Caroline Boone Berry (1850-1914) and her husband William Berry (1848-1917) established the Berry Cemetery around 1880. The cemetery is still actively being used. Its website makes the strong argument that it is the oldest cemetery for and continuously owned by Black people in Greene County and likely the region. It is on the National Historic Register (2004).

Caroline was born and raised in slavery on one of the Boone family properties near Ash Grove. It is likely that it was on the Nathan Boone Homestead, now a Missouri State Historic Site. The white Nathan Boone, son of frontiersman Daniel Boone, is believed to be Caroline’s father. William Berry is believed to have been born free in the south. He moved to Ash Grove, Missouri, in 1870. Caroline and William were married two years later. In 1876, they purchased property in downtown Ash Grove, but in 1881 they purchased a forty-acre farm outside of town and dedicated one acre for a burial ground for, according to a 1910 document “the burial of slaves, Indians, and paupers.” They may have been living on the land and have begun the cemetery prior to the official purchase.

* SUPPLIED MATERIAL *
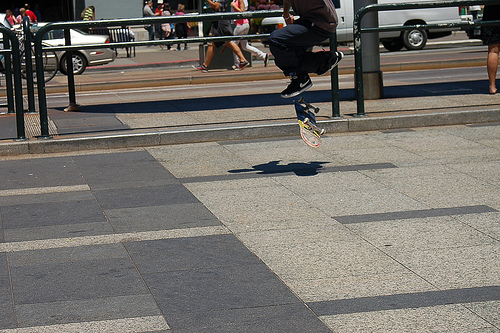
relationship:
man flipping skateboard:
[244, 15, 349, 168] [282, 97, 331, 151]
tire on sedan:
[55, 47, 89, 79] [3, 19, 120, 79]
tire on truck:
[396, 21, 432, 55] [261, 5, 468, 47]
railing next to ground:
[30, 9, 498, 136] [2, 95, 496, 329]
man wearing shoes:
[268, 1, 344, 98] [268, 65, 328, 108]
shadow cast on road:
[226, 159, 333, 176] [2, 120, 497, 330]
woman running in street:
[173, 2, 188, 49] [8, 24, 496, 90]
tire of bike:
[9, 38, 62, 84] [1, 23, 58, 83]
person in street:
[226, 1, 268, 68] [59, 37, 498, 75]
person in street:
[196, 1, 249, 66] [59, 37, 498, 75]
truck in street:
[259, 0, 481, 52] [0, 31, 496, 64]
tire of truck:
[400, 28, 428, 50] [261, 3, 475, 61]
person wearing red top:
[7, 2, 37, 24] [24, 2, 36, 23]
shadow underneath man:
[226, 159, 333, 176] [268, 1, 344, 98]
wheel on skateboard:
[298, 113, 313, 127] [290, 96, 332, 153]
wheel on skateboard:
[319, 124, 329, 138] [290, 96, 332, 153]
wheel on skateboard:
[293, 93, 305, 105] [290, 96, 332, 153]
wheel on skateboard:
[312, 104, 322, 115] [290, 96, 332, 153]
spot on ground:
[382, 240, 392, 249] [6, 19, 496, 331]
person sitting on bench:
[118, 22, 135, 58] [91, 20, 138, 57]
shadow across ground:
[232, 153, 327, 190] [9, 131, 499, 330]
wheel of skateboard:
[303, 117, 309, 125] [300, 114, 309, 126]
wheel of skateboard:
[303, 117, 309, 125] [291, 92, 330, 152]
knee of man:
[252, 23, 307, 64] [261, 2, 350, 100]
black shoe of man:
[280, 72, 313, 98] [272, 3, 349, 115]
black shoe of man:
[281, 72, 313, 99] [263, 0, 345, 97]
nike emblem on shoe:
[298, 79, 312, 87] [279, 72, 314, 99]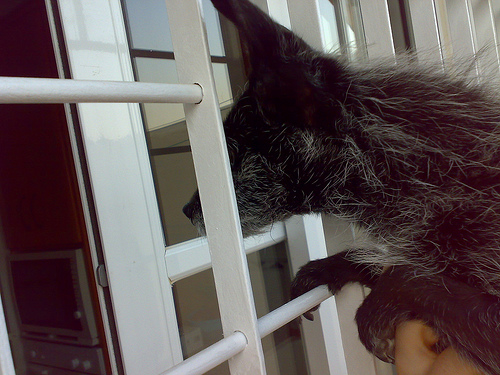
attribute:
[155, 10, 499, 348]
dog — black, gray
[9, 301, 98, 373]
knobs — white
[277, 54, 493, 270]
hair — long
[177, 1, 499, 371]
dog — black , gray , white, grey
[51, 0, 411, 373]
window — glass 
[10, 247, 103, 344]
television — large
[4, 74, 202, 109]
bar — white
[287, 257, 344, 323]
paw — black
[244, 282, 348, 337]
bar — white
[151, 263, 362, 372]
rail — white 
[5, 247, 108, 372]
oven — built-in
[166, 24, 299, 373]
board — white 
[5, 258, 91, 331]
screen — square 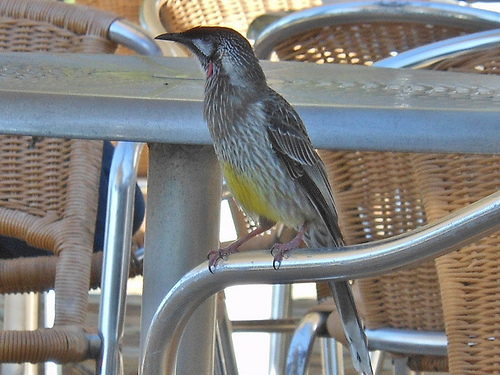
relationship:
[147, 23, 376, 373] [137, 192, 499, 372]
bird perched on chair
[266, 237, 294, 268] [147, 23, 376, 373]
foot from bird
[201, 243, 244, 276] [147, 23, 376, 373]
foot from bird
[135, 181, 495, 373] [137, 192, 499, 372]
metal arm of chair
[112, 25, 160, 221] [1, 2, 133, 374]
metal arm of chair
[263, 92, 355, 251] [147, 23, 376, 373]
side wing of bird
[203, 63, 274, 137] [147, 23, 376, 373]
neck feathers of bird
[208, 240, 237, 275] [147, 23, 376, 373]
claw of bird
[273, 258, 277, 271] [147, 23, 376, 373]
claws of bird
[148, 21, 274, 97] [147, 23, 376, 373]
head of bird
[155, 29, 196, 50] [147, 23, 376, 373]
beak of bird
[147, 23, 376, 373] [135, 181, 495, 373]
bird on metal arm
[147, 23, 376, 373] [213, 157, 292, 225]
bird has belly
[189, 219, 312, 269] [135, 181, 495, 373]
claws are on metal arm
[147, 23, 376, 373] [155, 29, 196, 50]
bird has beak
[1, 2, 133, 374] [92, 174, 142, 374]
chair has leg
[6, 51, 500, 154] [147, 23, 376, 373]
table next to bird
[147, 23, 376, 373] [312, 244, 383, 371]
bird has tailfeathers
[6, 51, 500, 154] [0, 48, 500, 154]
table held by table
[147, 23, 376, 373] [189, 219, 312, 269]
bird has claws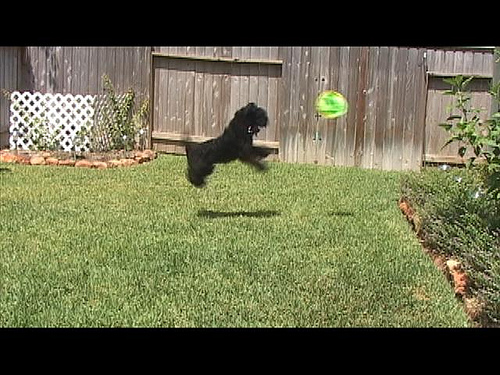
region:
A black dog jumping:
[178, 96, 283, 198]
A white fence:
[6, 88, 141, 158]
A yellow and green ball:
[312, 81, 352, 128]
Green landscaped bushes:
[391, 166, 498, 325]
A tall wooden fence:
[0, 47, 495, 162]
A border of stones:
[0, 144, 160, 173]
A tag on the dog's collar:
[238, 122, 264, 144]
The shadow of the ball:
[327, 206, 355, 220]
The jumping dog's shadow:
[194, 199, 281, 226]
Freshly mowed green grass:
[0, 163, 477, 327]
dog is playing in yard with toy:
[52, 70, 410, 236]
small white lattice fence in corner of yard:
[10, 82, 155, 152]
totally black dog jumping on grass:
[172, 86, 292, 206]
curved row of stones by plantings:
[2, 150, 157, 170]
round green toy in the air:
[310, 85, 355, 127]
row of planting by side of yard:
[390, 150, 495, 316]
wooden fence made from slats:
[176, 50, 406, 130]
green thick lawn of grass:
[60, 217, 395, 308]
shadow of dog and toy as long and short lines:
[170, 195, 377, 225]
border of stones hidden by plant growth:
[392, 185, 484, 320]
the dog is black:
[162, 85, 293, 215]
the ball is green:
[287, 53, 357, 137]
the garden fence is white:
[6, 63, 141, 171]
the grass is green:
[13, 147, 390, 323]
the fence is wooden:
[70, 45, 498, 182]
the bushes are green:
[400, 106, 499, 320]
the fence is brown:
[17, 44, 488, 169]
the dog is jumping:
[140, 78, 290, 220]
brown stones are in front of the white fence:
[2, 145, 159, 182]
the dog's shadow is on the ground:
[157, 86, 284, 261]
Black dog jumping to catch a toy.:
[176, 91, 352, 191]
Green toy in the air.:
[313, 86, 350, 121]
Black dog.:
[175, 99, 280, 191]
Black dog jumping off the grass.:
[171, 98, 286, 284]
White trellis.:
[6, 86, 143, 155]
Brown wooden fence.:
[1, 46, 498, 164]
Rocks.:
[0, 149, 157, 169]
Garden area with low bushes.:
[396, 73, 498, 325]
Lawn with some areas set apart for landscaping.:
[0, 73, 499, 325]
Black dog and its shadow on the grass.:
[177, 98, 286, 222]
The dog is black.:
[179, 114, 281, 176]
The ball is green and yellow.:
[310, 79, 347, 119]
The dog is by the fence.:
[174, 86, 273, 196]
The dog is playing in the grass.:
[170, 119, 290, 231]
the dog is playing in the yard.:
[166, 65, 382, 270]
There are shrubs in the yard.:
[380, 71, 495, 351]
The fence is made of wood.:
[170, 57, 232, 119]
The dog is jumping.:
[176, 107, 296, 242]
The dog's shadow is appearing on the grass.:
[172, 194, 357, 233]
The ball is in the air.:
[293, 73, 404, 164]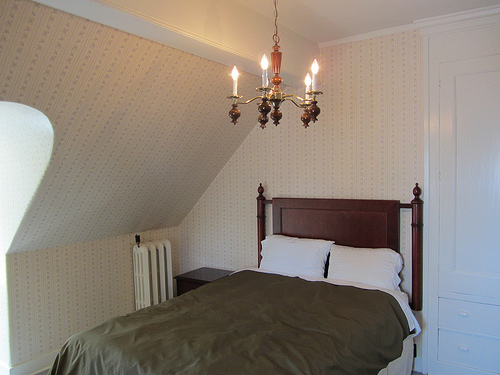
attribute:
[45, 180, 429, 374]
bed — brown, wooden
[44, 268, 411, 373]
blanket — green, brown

* REQUIRED TASK *
What follows in the Berry Cemetery passage? Continue it from its last sentence.

* TASK ANSWER *
Cemeteries were segregated in the area, and there was a need for a cemetery where any Black person could be buried. The municipal cemetery was white only, and Black individuals who died did not necessarily have an appropriate area for burial unless they owned acreage and were buried there or a place they were working or living had a Black cemetery. For instance, the Nathan Boone Homestead has two cemeteries one for whites and one for Blacks. The Black one was established for slave burials.

There are at least seventy-three burials in the Berry Cemetery, some of which are unmarked. However, a marker was erected that lists the names of the known individuals who are in unmarked graves. It also recognizes that others whose names are unknown were buried their including Indigenous Peoples.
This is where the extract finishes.